* Directions *
Using the listing below, determine the count of lines with the word "DMAE" and reply only with it.
Record excerpts START
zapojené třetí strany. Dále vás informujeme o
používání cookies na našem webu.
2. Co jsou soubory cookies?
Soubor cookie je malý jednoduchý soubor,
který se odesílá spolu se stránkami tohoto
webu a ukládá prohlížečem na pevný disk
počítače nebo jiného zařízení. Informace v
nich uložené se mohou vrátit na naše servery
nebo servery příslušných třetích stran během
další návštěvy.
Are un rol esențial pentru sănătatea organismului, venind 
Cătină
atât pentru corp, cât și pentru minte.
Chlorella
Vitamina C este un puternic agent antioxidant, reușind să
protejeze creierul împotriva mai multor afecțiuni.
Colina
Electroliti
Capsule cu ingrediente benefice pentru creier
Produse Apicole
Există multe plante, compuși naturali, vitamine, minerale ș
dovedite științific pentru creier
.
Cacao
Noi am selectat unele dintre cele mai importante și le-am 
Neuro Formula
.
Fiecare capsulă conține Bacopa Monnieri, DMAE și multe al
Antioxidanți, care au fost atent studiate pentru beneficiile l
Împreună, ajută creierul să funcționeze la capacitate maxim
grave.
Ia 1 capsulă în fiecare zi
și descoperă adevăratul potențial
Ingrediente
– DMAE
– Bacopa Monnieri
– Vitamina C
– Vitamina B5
Record excerpts END
Record excerpts START
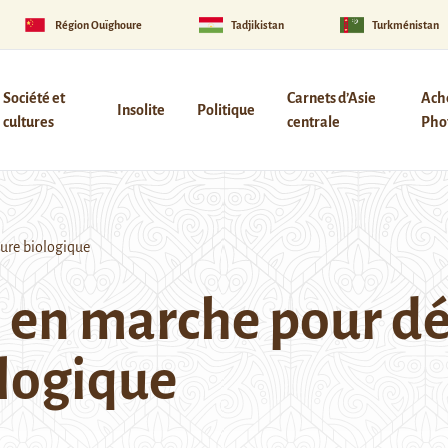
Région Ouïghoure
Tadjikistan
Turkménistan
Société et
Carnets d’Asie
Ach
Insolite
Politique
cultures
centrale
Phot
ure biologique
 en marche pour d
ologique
Record excerpts END
* Answer box *
2